Vic 20, followed fairly shortly by the Commodore 64 (which I still have and still works!)

Mine too. I still have it somewhere. I wonder whether it still works.

In 1986 after I got my first job after school, I saved up and bought an Amiga 1000. Later I had a used XT, then a series of PCs (some of which I built myself), then a MacBook Pro.
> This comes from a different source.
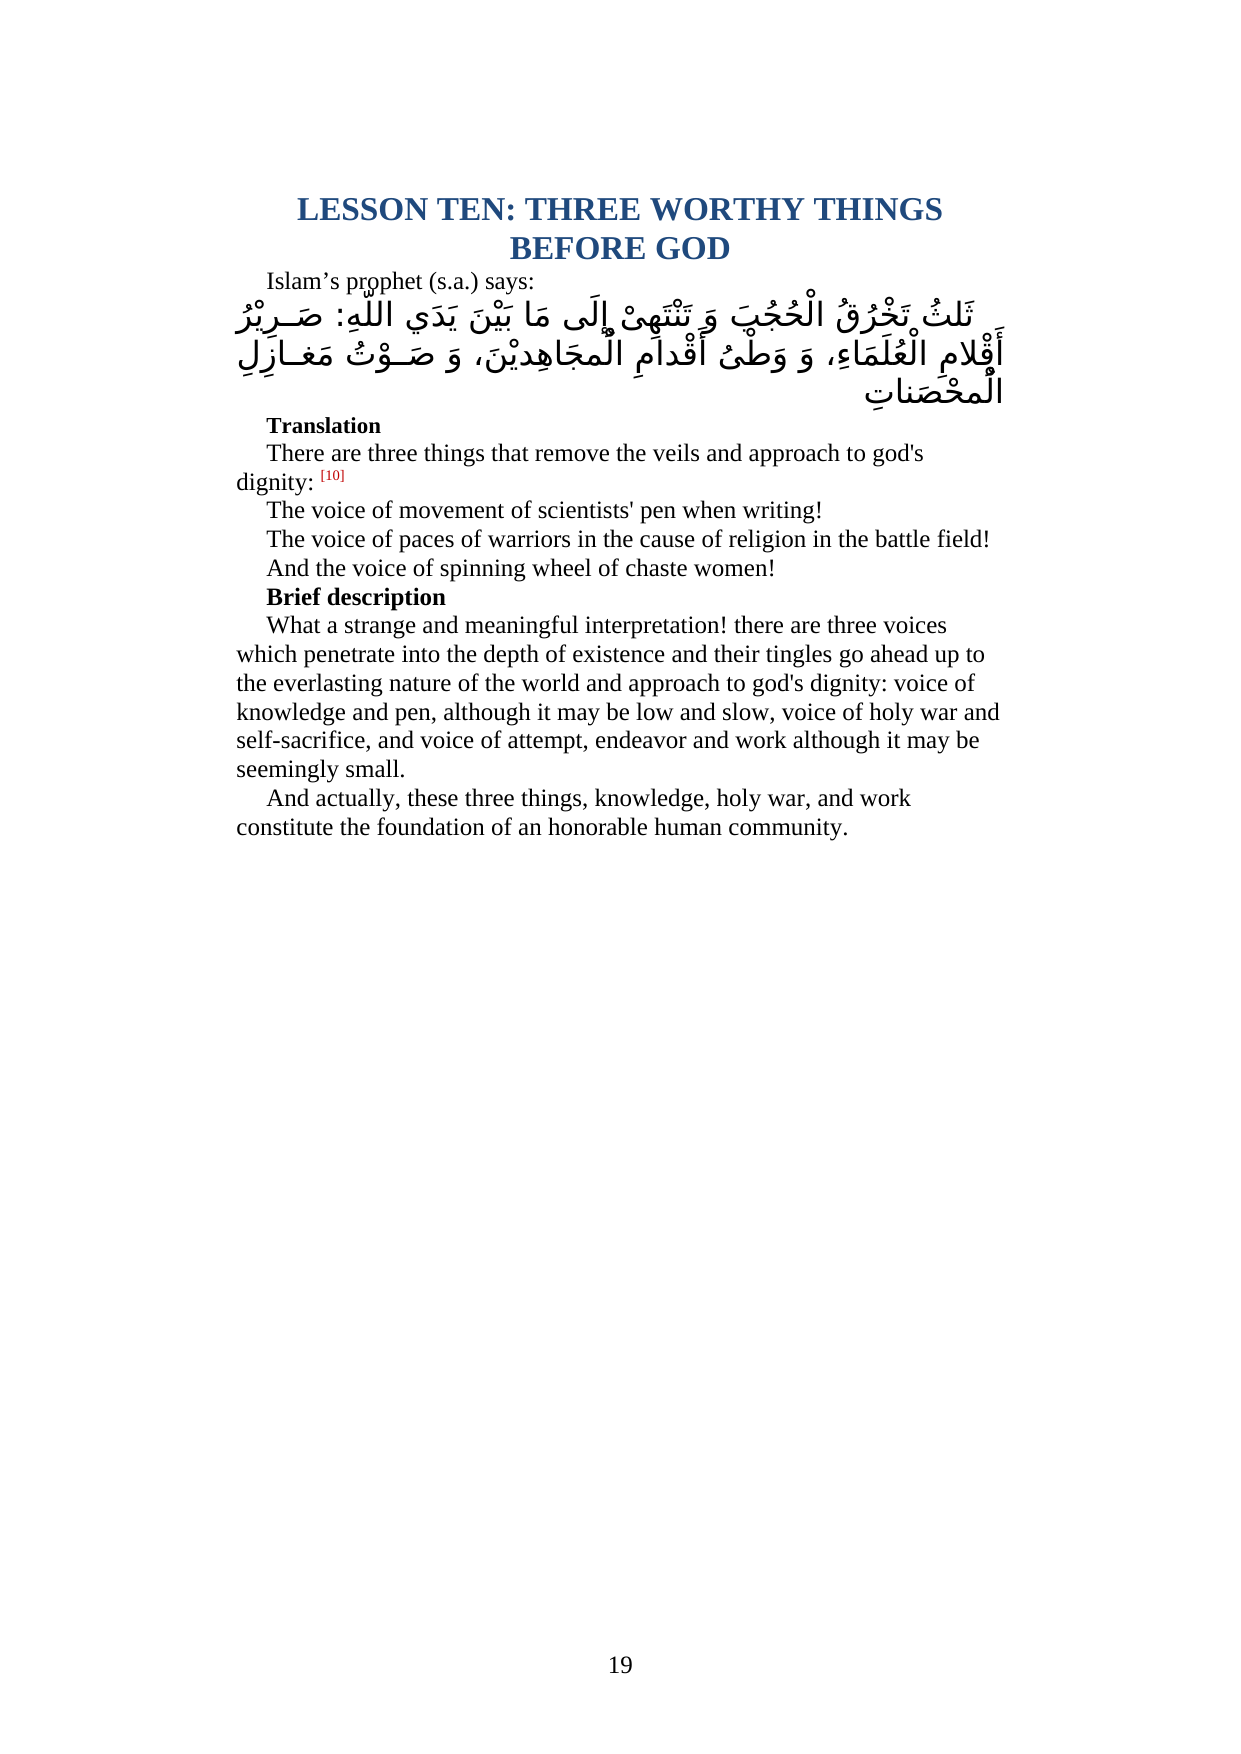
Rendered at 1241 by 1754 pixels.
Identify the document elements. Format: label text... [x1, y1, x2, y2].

Now I have a 27-inch iMac. :slight_smile:

Apple IIC

My high school starting offering computer science for the first time when I was a senior in 1985. There was a special program wherein you could buy an AppleIIC through the school for a reduced price and my family took advantage of it.

We had a Tandy 1000, with 128k of memory (I think). It had two 5.25" drives and that was it. Up until a few years ago my mother still had it and I believe it still worked.

An original IBM PC. It had 640 kb RAM (using AST 6-Pack), 2MB of extended RAM (AST RAMpage), a Hercules graphics card and Amdek green monitor. I swapped out the two full-height floppy drives for two half-heights so I could install a full-height 30 MB hard drive.

The average bootup time was about five minutes as is verified all the installed RAM.